+++ TEXT +++

As to the breadth of the topic ban, that's a necessary consequence of the NPOV violation. If you can't, for whatever reason, adhere to NPOV on page X, then there's some pretty good reason to doubt that you can adhere to NPOV on a page Y related to X as well.
You know what? I've seen TH's work before when I was looking into previous 9/11-related AE requests, and I actually had a favorable impression of him. So I was actually quite astonished that he would make those edits and actually defend them at AE, and I had to go back and double check that this is the same TH I was thinking about. Out of necessity, however, we cannot examine all his 42000+ edits in detail before we settle on a sanction. The parenthetical is there because I try to avoid expressing my personal opinion on the quality of someone's edits at AE, as a general matter - but of course, it's now taken as evidence of laziness. So we are biased if we express an opinion, and lazy if we don't? Good to know.
As to your question on the other page, if the misconduct is directly connected to the edits at issue in the request, feel free to raise them directly, otherwise, a new thread is preferred. I don't think we've ever sanctioned someone for "retaliatory filing by proxy", and I doubt that we ever will have such a case unless there's pretty strong evidence that (1) the request is meritless and (2) the subject of the previous thread directly caused the new request to be filed. Evidence of (2) is unlikely to be ever seen by us. T. Canens (talk) 15:48, 11 February 2012 (UTC)

+++ SUPPLIED DATA +++

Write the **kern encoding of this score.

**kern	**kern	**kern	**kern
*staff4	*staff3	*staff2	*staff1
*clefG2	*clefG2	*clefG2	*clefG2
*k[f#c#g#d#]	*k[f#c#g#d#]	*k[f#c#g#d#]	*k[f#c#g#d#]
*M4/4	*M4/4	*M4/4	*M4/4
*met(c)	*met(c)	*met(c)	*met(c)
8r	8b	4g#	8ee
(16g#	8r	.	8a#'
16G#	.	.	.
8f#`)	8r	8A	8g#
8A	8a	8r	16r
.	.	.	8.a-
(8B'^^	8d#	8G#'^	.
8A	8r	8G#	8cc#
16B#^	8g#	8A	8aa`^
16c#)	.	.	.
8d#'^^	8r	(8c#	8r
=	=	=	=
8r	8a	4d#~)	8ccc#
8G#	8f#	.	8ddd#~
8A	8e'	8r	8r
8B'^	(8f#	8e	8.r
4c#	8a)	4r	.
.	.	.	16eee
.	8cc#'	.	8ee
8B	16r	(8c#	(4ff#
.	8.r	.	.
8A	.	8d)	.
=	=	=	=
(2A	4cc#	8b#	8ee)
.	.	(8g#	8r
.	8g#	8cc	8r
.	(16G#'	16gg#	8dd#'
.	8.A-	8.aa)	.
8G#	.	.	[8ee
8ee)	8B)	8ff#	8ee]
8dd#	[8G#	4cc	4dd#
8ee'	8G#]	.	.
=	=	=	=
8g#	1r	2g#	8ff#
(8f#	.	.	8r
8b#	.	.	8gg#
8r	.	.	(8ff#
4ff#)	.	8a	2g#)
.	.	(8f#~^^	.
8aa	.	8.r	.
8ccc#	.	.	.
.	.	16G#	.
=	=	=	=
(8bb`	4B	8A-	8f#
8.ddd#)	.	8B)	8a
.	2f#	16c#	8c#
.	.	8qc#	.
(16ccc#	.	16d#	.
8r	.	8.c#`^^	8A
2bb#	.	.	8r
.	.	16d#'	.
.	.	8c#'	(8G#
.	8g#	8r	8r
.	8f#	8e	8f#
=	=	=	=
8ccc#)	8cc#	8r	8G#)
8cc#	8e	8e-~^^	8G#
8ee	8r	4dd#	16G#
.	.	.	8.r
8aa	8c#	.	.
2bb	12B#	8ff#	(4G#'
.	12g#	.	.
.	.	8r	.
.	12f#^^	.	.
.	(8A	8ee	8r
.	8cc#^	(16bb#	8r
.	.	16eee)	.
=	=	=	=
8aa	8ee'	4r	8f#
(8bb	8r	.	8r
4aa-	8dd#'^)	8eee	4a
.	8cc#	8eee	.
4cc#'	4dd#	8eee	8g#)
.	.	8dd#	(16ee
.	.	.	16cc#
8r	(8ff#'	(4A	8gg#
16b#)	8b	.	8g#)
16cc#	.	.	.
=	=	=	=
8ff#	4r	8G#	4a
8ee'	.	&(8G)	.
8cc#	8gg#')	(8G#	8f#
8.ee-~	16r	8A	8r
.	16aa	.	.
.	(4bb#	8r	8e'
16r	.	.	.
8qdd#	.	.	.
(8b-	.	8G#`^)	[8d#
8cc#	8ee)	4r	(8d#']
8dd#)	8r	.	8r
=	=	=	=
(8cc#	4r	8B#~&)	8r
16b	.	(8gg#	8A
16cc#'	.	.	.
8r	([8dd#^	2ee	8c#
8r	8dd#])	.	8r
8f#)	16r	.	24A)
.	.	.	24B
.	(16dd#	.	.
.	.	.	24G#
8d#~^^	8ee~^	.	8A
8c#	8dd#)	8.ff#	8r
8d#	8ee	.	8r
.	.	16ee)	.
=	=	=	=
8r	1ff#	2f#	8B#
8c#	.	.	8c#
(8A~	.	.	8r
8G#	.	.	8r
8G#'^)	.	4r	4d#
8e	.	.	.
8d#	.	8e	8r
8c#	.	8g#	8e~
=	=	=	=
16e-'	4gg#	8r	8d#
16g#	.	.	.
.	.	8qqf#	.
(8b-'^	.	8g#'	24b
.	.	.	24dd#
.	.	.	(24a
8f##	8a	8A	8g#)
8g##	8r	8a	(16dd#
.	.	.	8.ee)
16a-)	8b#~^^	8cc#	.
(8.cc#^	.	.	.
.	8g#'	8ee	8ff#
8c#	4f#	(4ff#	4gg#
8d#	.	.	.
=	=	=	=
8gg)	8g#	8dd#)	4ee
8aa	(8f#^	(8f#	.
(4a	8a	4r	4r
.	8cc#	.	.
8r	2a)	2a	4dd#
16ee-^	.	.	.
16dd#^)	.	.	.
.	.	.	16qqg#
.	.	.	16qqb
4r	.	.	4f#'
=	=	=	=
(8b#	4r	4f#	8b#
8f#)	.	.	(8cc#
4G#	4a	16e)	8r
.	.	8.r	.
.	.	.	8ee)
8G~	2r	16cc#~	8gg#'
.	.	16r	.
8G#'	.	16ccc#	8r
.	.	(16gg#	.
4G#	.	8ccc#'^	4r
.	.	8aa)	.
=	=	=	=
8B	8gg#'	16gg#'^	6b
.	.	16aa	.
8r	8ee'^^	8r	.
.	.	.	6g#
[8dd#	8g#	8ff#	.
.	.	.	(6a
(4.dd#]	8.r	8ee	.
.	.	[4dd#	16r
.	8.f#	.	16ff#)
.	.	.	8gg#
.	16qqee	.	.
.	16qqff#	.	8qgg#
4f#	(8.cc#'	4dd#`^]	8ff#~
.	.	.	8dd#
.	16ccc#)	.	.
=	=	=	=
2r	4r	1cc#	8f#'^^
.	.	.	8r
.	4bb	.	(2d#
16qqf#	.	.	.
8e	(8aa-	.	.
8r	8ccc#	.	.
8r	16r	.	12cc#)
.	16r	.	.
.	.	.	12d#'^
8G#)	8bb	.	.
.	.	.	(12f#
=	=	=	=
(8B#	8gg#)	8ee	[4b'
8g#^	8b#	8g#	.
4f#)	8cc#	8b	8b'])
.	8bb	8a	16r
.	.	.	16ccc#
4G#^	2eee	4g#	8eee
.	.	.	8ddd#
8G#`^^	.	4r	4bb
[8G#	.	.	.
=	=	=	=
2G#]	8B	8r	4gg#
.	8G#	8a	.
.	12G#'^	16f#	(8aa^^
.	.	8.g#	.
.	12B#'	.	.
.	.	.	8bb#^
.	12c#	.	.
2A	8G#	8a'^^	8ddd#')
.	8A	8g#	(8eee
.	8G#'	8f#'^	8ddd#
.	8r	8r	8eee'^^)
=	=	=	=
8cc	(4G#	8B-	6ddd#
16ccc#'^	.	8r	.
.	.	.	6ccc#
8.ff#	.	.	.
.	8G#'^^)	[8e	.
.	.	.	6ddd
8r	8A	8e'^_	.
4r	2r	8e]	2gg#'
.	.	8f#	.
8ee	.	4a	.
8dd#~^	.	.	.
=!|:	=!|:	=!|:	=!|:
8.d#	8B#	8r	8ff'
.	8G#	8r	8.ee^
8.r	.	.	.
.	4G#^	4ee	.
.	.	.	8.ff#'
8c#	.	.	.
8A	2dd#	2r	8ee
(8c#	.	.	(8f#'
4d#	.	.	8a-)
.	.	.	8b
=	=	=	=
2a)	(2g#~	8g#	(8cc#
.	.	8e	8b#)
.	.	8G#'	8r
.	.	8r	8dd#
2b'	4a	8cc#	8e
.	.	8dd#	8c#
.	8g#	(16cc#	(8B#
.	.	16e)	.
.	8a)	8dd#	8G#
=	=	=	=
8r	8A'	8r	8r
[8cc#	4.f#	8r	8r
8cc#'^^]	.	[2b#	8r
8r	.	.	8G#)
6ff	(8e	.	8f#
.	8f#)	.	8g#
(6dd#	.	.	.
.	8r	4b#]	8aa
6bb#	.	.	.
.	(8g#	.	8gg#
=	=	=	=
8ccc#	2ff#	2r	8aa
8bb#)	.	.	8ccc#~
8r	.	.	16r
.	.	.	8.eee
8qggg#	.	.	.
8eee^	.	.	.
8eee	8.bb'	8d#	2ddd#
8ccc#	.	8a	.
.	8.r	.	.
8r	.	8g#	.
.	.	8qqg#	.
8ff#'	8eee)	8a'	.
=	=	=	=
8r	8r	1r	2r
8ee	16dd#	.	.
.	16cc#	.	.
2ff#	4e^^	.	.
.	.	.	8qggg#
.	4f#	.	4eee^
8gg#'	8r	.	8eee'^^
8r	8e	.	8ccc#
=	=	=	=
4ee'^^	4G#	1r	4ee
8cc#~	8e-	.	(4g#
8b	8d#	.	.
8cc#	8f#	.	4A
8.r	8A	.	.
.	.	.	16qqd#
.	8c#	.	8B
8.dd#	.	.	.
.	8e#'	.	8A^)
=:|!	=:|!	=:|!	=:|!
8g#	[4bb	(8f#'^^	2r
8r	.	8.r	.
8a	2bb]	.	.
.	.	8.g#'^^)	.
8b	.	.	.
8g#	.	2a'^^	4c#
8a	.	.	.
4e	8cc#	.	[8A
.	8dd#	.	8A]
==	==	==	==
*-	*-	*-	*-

+++

» **INSTRUCTIONS FOR THE TASK**
Continue the talk-page comment on the topic ban from the point where it stops. The records are material separate from the text.

» **REPLY TO THE TASK**
- I have written elsewhere that indeed many of the conspiracy theories surrounding 9/11, espcially in the first few years after the event did have strong anti-Israel overtones...this has abated some and the conspiracy theorists learned soon that their efforts to go off on their tangent would gain little footing if it had any anti-Semitic overtones. Tom harrison's general thesis on this issue may have been somewhat off on a tangent now a decade after the event. I don't know what the usual offenses reported to AE look like since I don't generally dwelve into that realm, so I'll have to take your word on it these were the most blatant you've seen in some time (seems preposterous). As far as Mkativerata, I doubt anyone including myself and most certainly Tom Harrison wanted to see them retire, but since I think there were several different ways to go on this matter, I think the overzealousness of all the involved admins in this case indicates they all need to reconsider their adminship. I used to be an admin and I blocked plenty of trolls, plenty of troublemakers and obvious vandals...but I never once topic banned a long term almost perfect track record fellow administrator (Harrison had stepped away from editing for awhile and gave his tools back but can get them back upon asking) or editor from an area where they have been so helpful...why not a final warning, page protection (there was a minor edit war going on), or at the least, a 30 day topic ban? I guess the best way for me to have avoided a deadminning would have been what?...tell our best to screw off? Nevermind...we'll have to agree to completely disagree on this matter, so you can surely have the final word.--MONGO 16:44, 11 February 2012 (UTC)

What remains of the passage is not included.